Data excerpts
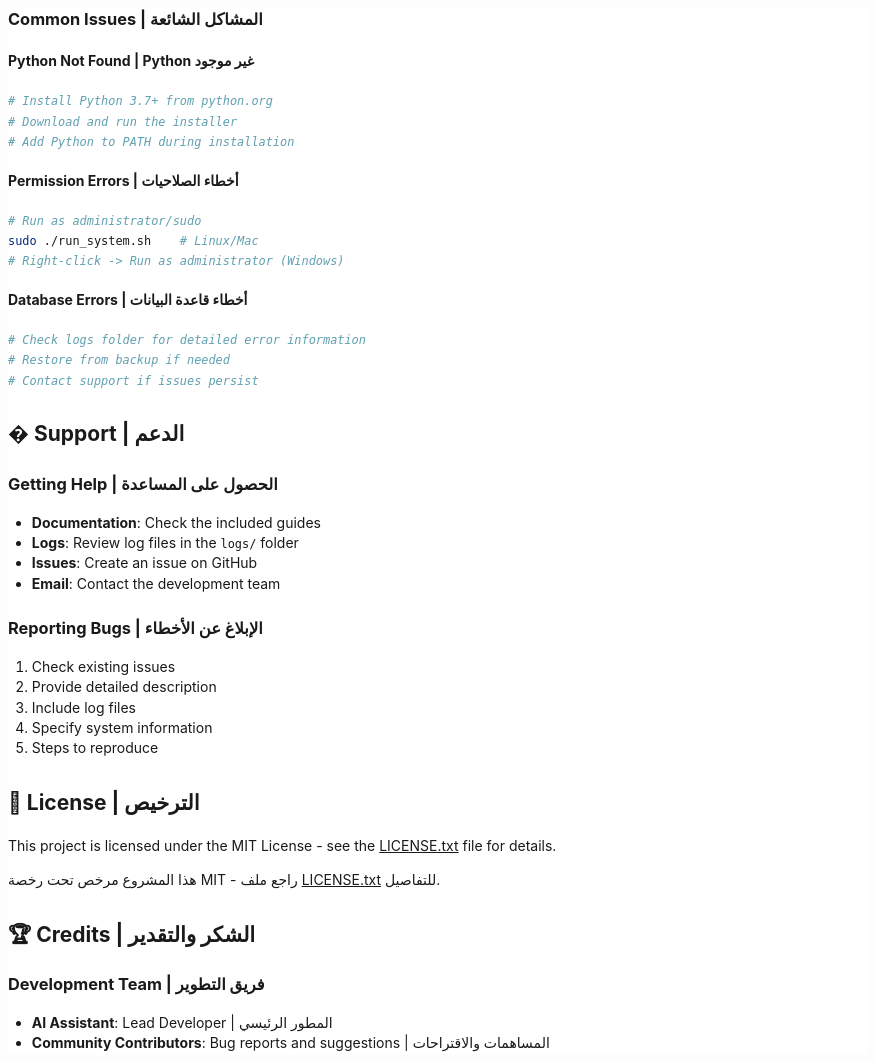 ### Common Issues | المشاكل الشائعة

#### Python Not Found | Python غير موجود
```bash
# Install Python 3.7+ from python.org
# Download and run the installer
# Add Python to PATH during installation
```

#### Permission Errors | أخطاء الصلاحيات
```bash
# Run as administrator/sudo
sudo ./run_system.sh    # Linux/Mac
# Right-click -> Run as administrator (Windows)
```

#### Database Errors | أخطاء قاعدة البيانات
```bash
# Check logs folder for detailed error information
# Restore from backup if needed
# Contact support if issues persist
```

## � Support | الدعم

### Getting Help | الحصول على المساعدة
- **Documentation**: Check the included guides
- **Logs**: Review log files in the `logs/` folder
- **Issues**: Create an issue on GitHub
- **Email**: Contact the development team

### Reporting Bugs | الإبلاغ عن الأخطاء
1. Check existing issues
2. Provide detailed description
3. Include log files
4. Specify system information
5. Steps to reproduce

## 📄 License | الترخيص

This project is licensed under the MIT License - see the [LICENSE.txt](LICENSE.txt) file for details.

هذا المشروع مرخص تحت رخصة MIT - راجع ملف [LICENSE.txt](LICENSE.txt) للتفاصيل.

## 🏆 Credits | الشكر والتقدير

### Development Team | فريق التطوير
- **AI Assistant**: Lead Developer | المطور الرئيسي
- **Community Contributors**: Bug reports and suggestions | المساهمات والاقتراحات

Work required » Pick from the records each line that contains the word "Python" and show it.

Answer section »
#### Python Not Found | Python غير موجود
# Install Python 3.7+ from python.org
# Add Python to PATH during installation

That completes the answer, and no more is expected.